SAN FRANCISCO (CN) - Taking a stand in favor of the public record, a federal judge in California has refused to keep secret a settlement involving social media game maker Zynga. A company's fear of embarrassment or bad publicity is not sufficient to keep court records out of the public eye, the judge said.
The case involved an individual software engineer's claim that Zynga violated federal law on overtime by declaring engineers exempt. A settlement for a single employee could lead to further suits by other workers on the same grounds.
Engineer Andrew Luo and game company Zynga submitted their settlement under seal. But Magistrate Judge Nathanael Cousins did not go along.
"Because the parties have failed to overcome the presumption of public access, the court finds that the parties' settlement should be unsealed," wrote Cousins in a ruling earlier this week.

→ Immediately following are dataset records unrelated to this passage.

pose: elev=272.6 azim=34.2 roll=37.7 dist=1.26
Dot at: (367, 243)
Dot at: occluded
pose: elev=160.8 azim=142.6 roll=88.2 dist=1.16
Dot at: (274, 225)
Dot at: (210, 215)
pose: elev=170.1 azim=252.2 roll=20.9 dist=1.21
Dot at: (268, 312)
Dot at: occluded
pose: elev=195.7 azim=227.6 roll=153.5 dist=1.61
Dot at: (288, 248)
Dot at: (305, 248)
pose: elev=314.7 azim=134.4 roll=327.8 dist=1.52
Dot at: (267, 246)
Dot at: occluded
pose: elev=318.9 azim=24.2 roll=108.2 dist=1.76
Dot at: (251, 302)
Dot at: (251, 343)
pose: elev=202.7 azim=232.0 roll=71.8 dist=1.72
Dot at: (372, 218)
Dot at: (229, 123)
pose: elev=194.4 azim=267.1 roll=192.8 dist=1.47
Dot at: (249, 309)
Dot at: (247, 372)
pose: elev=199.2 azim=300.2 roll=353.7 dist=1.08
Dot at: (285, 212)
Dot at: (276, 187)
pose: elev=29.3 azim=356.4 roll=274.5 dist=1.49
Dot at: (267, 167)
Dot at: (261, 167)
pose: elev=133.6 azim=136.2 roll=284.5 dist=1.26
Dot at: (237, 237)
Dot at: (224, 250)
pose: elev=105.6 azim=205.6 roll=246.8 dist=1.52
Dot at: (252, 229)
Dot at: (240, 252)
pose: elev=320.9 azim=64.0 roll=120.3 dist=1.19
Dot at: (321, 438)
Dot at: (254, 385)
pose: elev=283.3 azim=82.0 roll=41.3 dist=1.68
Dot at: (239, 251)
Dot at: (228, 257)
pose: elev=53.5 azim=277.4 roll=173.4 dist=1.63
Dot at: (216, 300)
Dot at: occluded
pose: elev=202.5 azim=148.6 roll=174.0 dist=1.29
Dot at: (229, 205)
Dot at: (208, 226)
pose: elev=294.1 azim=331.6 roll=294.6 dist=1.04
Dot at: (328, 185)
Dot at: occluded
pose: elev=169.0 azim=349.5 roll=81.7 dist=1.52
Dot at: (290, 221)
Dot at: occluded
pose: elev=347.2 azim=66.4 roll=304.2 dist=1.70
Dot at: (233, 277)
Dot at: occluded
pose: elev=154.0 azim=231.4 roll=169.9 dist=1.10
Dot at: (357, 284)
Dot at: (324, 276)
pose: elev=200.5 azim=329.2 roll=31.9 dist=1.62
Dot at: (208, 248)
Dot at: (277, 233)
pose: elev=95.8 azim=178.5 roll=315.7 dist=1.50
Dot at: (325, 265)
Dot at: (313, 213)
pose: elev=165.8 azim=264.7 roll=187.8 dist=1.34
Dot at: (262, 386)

He said Luo and Zynga argued that their deal remain under seal because it contains a confidentiality provision that said they could not file it in the public record. They also argued that if the deal saw the public light, it might discourage people from settling cases.
"These arguments are not persuasive," he wrote, noting that potential embarrassment and the possibility of more lawsuits are not compelling reasons for secrecy. Luo's accusations against Zynga are already a matter of public record, note the judge who works in of San Francisco's federal court.
"Because the parties here have failed to articulate any facts - for example that the settlement agreement contains trade secrets or competitively sensitive information - that would justify sealing their settlement agreement, the court finds that the settlement agreement should be unsealed," Cousins ruled.
But he gave the two sides a chance to back out of the settlement before it was unsealed.
"If the parties wish to move forward with a settlement, they should be advised that the court is not inclined to approve a settlement of FLSA claims that includes a broad release provision purporting to release claims unrelated to this litigation, absent a particularized showing that such a broad release in this case is 'fair and reasonable,' " said the seven-page ruling.
The parties have two weeks to walk away from their agreement or file an unsealed agreement as a public record.